Workers Compensation. The DLSE requires insurance carrier’s name, address, telephone number, policy number or, if self-insured (Labor Code 3700), certificate number for consent to self-insure. The new FAQs clarify, however, that a change notice need not be given if only the policy number changes if the employer posts the new policy number. However, if anything else changes, including insurance carrier contact information or a change in carrier, statements in the legislative history indicate that a poster with the correct information does not satisfy the requirement of giving employees a written notice of the change in seven days.

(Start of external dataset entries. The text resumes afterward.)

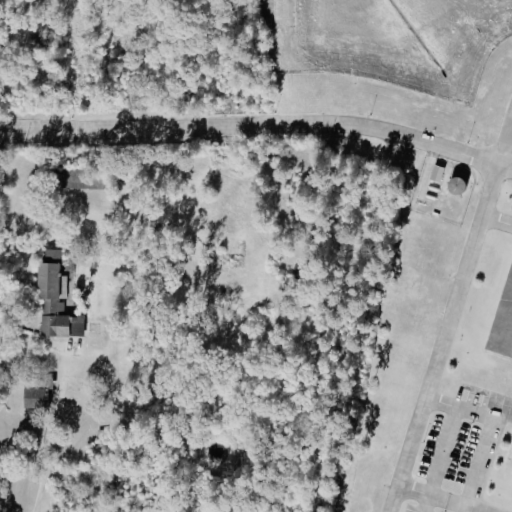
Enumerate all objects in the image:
road: (512, 119)
road: (428, 145)
building: (440, 173)
building: (58, 300)
building: (501, 319)
building: (503, 324)
building: (39, 397)
road: (47, 433)
road: (444, 437)
road: (484, 445)
parking lot: (463, 456)
road: (435, 498)
road: (423, 504)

Written vs. Oral Contract. The FAQs address, but do not resolve, how best to complete the DLSE template’s “check the box” question on whether the employment agreement is written or oral. Most employment agreements are a complex mix of written, oral, and implied components. Some employers may be comfortable with checking “written,” others will probably want to indicate a mix of both. Many employers have written at-will agreements, which means the contract is written at least in part. The FAQs opine that the 2810.5 notice will not undercut at-will employment based on a theory that “at-will is compatible with both written and oral agreements.” Most employers will still attempt to avoid any doubt by including an at-will reminder in the 2810.5 notice. The FAQs recognize that an employer may tailor the notice. One suggestion is to modify the DLSE form to reflect that the notice is a written agreement governing pay rates, and to include, if appropriate, an at-will reminder, such as “This notice is a written agreement on rates of pay, and confirms that your employment is at-will, meaning that either you or (the Company) can end the employment relationship at any time, without or without cause or notice.”
There is a possibility that legal challenges may be brought against the DLSE regarding the template and the FAQs. However, unless and until a court clarifies employer obligations under the new Wage Theft Protection Act, employers should consider contacting employment law counsel for individualized advice on how best to comply with the law.